A pet parakeet wanders the yard of author, blogger, North Park University professor, birdwatcher and Cub fan Dr. Scot McKnight. The other backyard birds were terrified of the bizarre blue visitor’s quick movements and strange birdsong.
The parakeet made its home in and around the McKnights’ suburban yard most of the summer, and McKnight watched as the birds’ social order gradually changed: “Instead of being shocked by the odd sounds and sudden flights of the parakeet, they gradually became unfazed…When it flew to the feeder, they joined it – not because they were hungry, but because they wanted to be near the blue parakeet…one time I saw about thirty sparrows surrounding the blue parakeet on the neighbor’s garage.”

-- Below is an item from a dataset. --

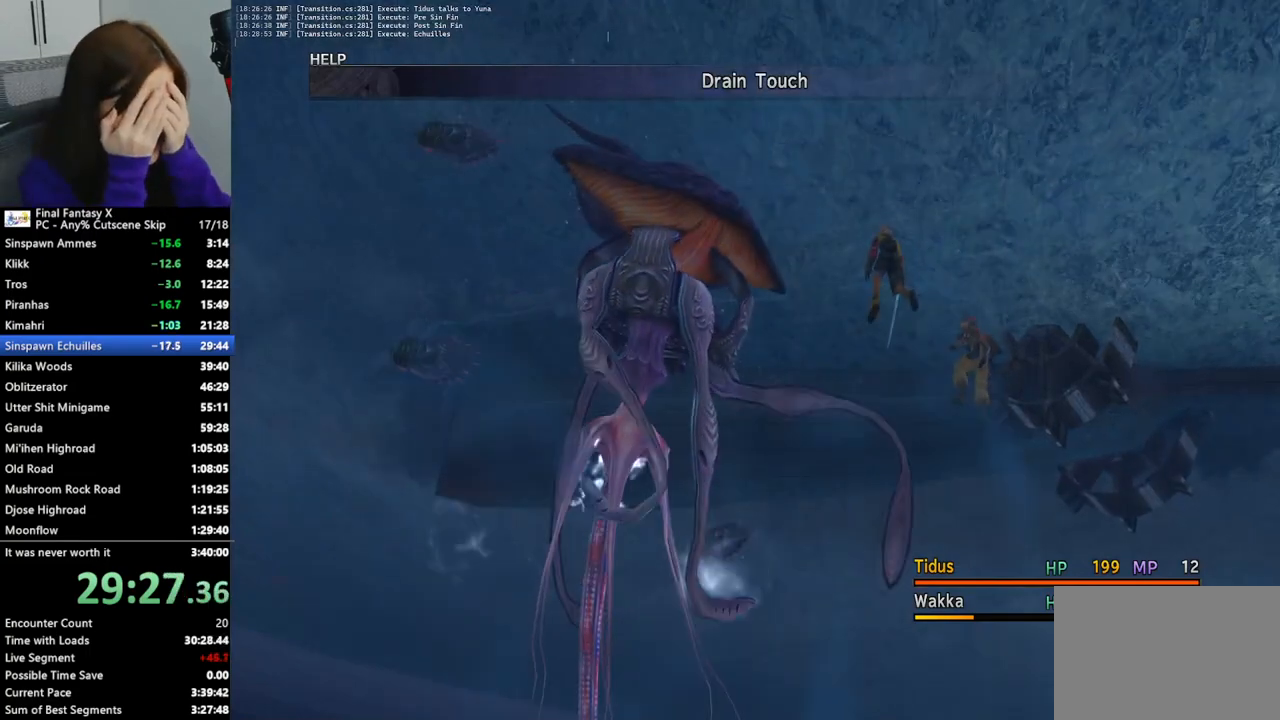
{"buttons": [], "left_stick": "center", "right_stick": "center", "events": [[67, "DPAD_LEFT", "down"], [167, "DPAD_LEFT", "up"], [233, "DPAD_LEFT", "down"], [300, "DPAD_LEFT", "up"], [400, "DPAD_LEFT", "down"], [467, "DPAD_LEFT", "up"]]}
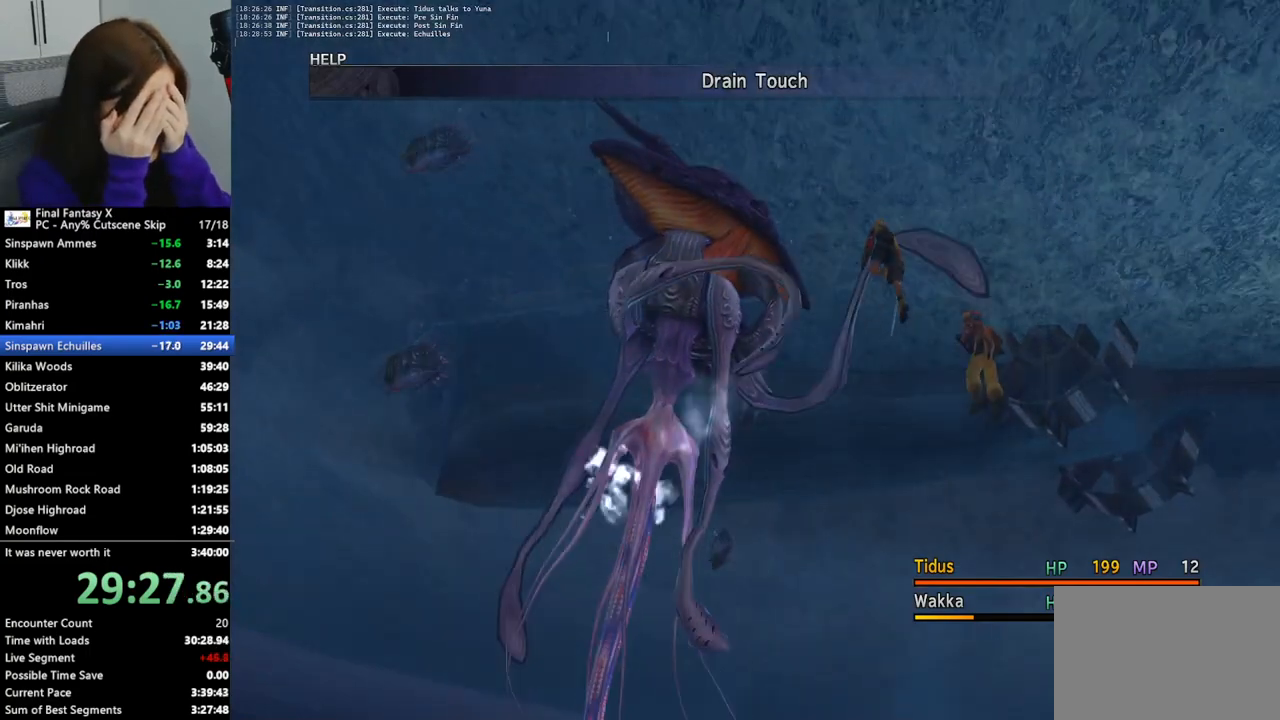
{"buttons": [], "left_stick": "center", "right_stick": "center", "events": [[67, "DPAD_LEFT", "down"], [133, "DPAD_LEFT", "up"], [200, "DPAD_LEFT", "down"], [267, "DPAD_LEFT", "up"], [367, "DPAD_LEFT", "down"], [433, "DPAD_LEFT", "up"]]}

McKnight contends that the Bible is full of “blue parakeet” passages – shocking, surprising, provocative passages that fly into our lives, squaking and singing and challenging our cozy backyard religious status quo. The central question of this book: “How do you read the Bible? What happens to you when you encounter blue parakeet passages in the Bible will reveal all you need to know about how you read the Bible.”
The first half of The Blue Parakeet: Rethinking How Your Read The Bible offers readers a great discussion about the overarching Story of the Bible, as well as a thought-provoking exploration about the ways people often read the Bible (Morsels of Law Morsels of Blessing and Promises, Mirrors and Inkblots where we look for images of ourselves in the Bible, Puzzling Together the Pieces to Map God’s Mind, and Maestros, those who read the Bible through the lens of a single character). He invites readers to push past some of the old categories many of us have experienced, particularly in evangelicalism:
I grew up with a specific kind of approach to the Bible, and it has taken me a long time to develop a more complete understanding of the Bible. I grew up with what might be called ‘the authority approach’ to the Bible. Simply put, it works with these words: God, revelation, inspiration, inerrancy, authority, and submission…I believe this is an approach that fosters a relationship with the Bible.
Deep inside I knew there was something wrong with framing our view of the Bible like this. It took me years to put my finger on it. Perhaps I can say it like this: When I read my Bible, the words ‘authority’ and ‘submission’ don’t describe the dynamic I experience. It is not that I think these words are wrong, but I know there is far more to reading the Bible than submitting to authority.
Even those who claim to read the Bible literally aren’t wearing tunics of mixed fibers while stoning false prophets. The Blue Parakeet’s user-friendly discussion about how we discern how to obey God’s words is the heart of the book. This conversation about the discernment process leads into the second half of the book – an exploration of what Scripture has to say about the role of women in the church. McKnight’s choice of this issue serves to illustrate the principles he’s laid out in the first half of the volume.
McKnight begins by telling the story of his experience teaching at Trinity Evangelical Divinity School from 1983-1995. (Let the reader note: my husband is a TEDS grad, and the school is my current employer.) During the years McKnight taught at Trinity, the “role of women in ministry” issue was a highly polarized, emotional and frequently-divisive front-burner affair at the seminary. Those on all sides (which is pretty much another way of saying “both sides”) of the issue claimed that their interpretation and application of the blue parakeet texts about women was THE ONE which best captured God’s intent and direction on the issue. I loved McKnight’s courage in talking about the way he navigated the turmoil at TEDS, and appreciated his thoughtful, faithful analysis of what the New Testament both reports and commands about women’s role in ministry. The book concludes with a couple of great appendices, and some interesting first-century thoughts about women.
This 235-page book is written for a popular audience, and McKnight’s warm writing style and touches of humor transform what is usually dense, academic subject matter into the kind of material that everyday Christians like you and I can apply…and which will transform us, if we let it, into people that welcome blue parakeets into our own backyards.